Input for this task |
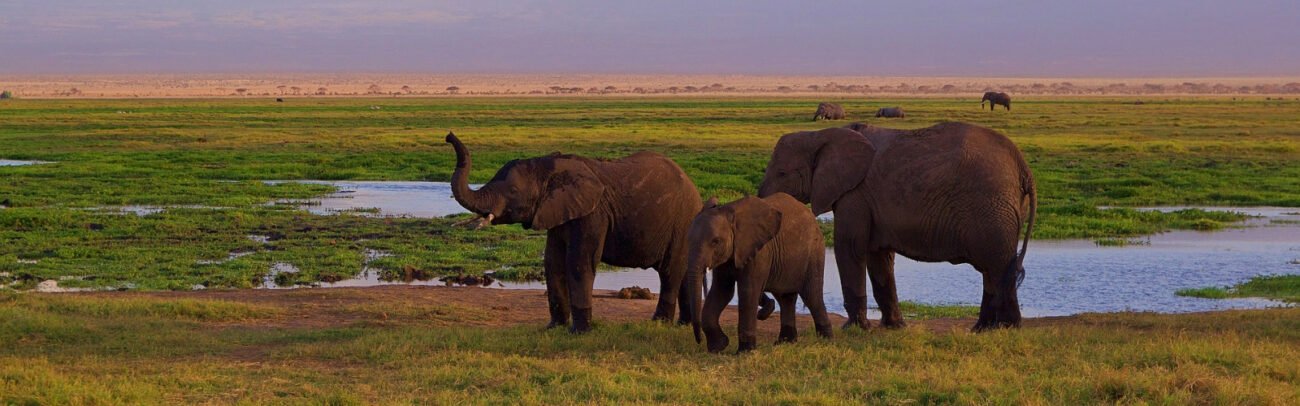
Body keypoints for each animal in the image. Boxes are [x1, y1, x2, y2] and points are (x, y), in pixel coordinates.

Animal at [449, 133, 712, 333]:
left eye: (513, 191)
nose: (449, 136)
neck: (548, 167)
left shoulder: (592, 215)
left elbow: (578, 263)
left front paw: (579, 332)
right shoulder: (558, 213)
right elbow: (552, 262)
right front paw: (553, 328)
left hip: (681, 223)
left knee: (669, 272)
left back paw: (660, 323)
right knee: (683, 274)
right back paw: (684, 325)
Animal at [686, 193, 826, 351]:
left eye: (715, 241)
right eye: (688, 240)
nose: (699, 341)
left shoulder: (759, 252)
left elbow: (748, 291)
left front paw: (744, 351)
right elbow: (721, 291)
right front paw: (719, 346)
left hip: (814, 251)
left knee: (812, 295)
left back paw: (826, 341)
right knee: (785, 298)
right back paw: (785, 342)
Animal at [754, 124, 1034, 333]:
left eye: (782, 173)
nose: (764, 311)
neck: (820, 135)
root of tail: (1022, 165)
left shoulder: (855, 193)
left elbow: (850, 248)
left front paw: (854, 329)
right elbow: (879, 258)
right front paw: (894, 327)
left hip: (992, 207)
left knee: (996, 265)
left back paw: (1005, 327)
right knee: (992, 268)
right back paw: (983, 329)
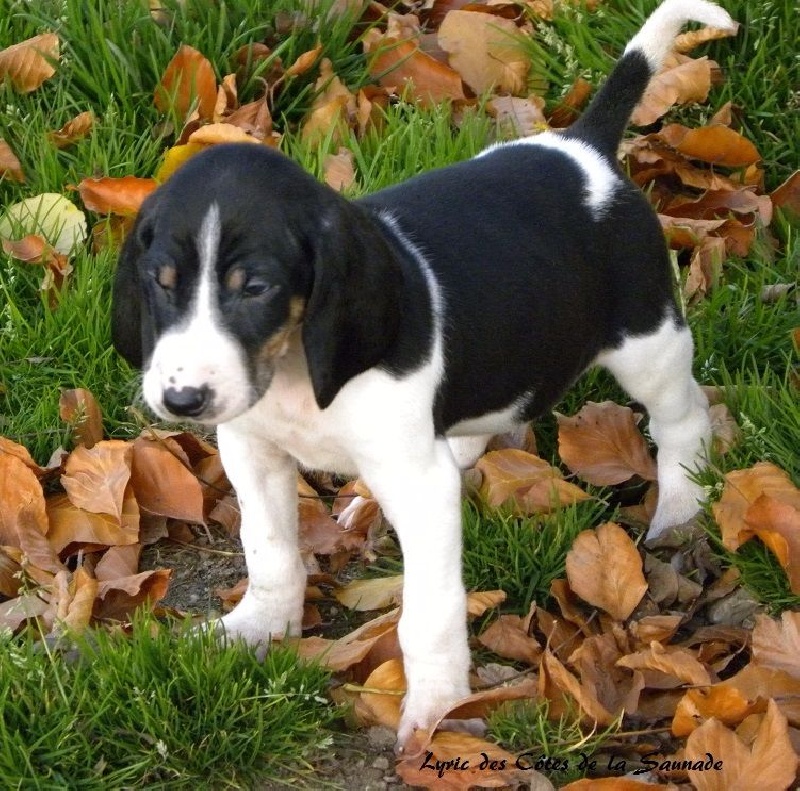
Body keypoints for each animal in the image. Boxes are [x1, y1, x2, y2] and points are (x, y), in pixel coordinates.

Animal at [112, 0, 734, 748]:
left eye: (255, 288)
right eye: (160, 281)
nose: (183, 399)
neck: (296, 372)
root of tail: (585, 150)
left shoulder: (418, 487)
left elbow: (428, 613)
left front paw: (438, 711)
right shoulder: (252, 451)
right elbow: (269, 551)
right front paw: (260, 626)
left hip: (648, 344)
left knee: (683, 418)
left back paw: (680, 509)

What to produce | Output every entry verbatim but skip the pictures.

Exercise solution |
Body keypoints for each animal in the image. Boxes are [x1, y1, x2, y2] and points are (x, y), in pixel coordinates.

Animal at [449, 133, 712, 333]:
left eye: (513, 191)
nose: (449, 136)
neck: (548, 167)
left shoulder: (592, 215)
left elbow: (578, 263)
left front paw: (579, 332)
right shoulder: (558, 213)
right elbow: (552, 262)
right front paw: (553, 328)
left hip: (681, 223)
left knee: (669, 272)
left back paw: (660, 323)
right knee: (683, 274)
right back paw: (684, 325)
Animal at [686, 193, 826, 351]:
left eye: (715, 241)
right eye: (688, 240)
nose: (699, 341)
left shoulder: (759, 252)
left elbow: (748, 291)
left front paw: (744, 351)
right elbow: (721, 291)
right front paw: (719, 346)
left hip: (814, 251)
left knee: (812, 295)
left back paw: (826, 341)
right knee: (785, 298)
right back paw: (785, 342)
Animal at [754, 124, 1034, 333]:
left eye: (782, 173)
nose: (764, 311)
neck: (820, 135)
root of tail: (1022, 165)
left shoulder: (855, 193)
left elbow: (850, 248)
left front paw: (854, 329)
right elbow: (879, 258)
right front paw: (894, 327)
left hip: (992, 207)
left knee: (996, 265)
left back paw: (1005, 327)
right knee: (992, 268)
right back paw: (983, 329)
Body keypoints for each animal in the image. Boxes are [x1, y1, x2, y2] and points are (x, y), in pixel coordinates.

Animal at [112, 0, 734, 748]:
left eye: (255, 288)
right eye: (160, 281)
nose: (183, 399)
neck: (296, 372)
root of tail: (585, 150)
left shoulder: (418, 487)
left elbow: (428, 613)
left front paw: (438, 711)
right shoulder: (252, 451)
right elbow: (269, 551)
right front paw: (260, 626)
left hip: (648, 344)
left knee: (683, 418)
left back paw: (680, 509)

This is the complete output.